Read also What is Stellar (XLM) and how does it work? Where to buy.

STN’s most important role is to ensure effective protocol governance through its Decentralized Autonomous Organization (DAO). People who bet STN tokens are given voting rights and the ability to propose adjustments to the way the protocol is run.

This DAO approach seeks to ensure open and transparent governance of investor funds to counter closed and centralized regulation, which is a common problem for performance aggregators.

Stone’s token is also used to reward participation in investment pools. When liquidity providers participate in different recommended groups, they receive different amounts of STN as recognition and reward.

However, not all groups attract the same number of STN tokens. Token rewards are distributed to encourage participation in less populated groups. This system of incentivizing smaller groups would guarantee the rebalancing of the portfolio.

STN distribution

STN is also used to pay transfer fees in cross-chain executions, as well as as a security deposit on assets with liquid participation. To avoid the devaluation of STN, a system is implemented in which a percentage of the STN tokens on the market are bought back to burn. A percentage of the fee income from the Stone platform is used to finance the purchase of the STN tokens to be burned.


While various performance management platforms have been successful in generating consistent returns for investors, one thing they often go wrong with is risking their users’ funds at the expense of high returns. This is a symbol of short-term thinking that could have dire consequences on the DeFi sector and possibly the entire crypto industry if asset pools are not given proper risk assessments.

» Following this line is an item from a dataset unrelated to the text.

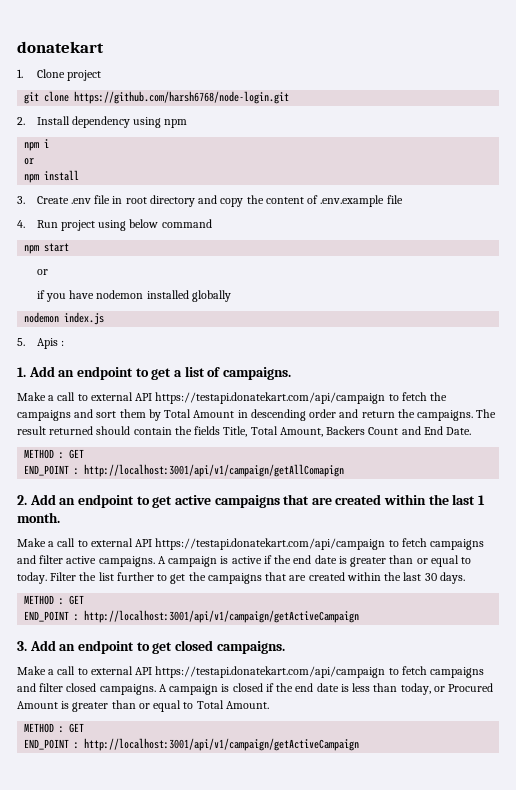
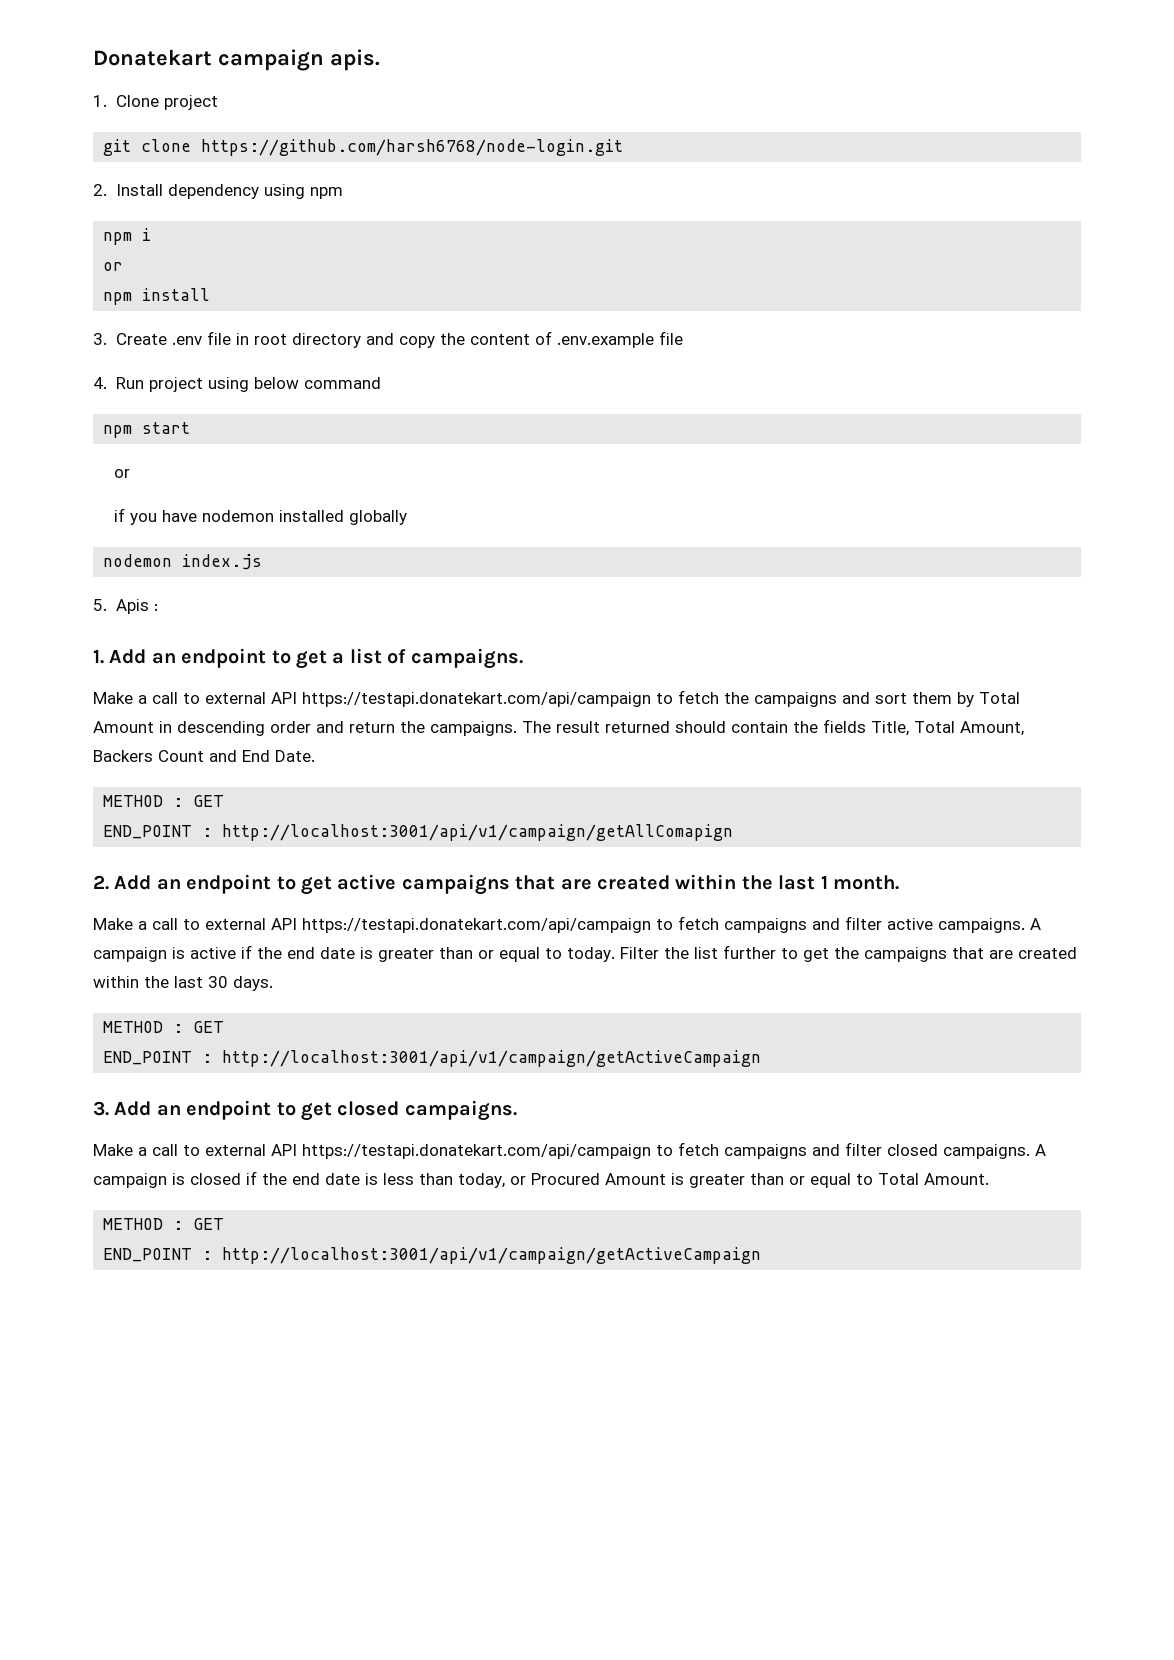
[17,41,104,53] donatekart -> [93,49,380,71] Donatekart campaign apis.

Read also Fantom OPERA (FTM) Token. What is it, how to buy and price?

But with an innovative approach to performance management, StoneDefi can ensure maximum performance for users without having to risk the user’s background for no reason. Its method of open and transparent government through a DAO is also promising, as it gives investors the authority to contribute to the management of their funds.

information provided in this article is intended for general guidance and informational purposes only. content of this article should not under any circumstances be considered investment, business, legal or tax advice. We do not accept any responsibility for individual decisions made based on this article and we strongly recommend that you do your own research before taking any action. Although every effort is made to ensure that all information provided in this document is accurate and up-to-date, omissions, errors, or mistakes may occur.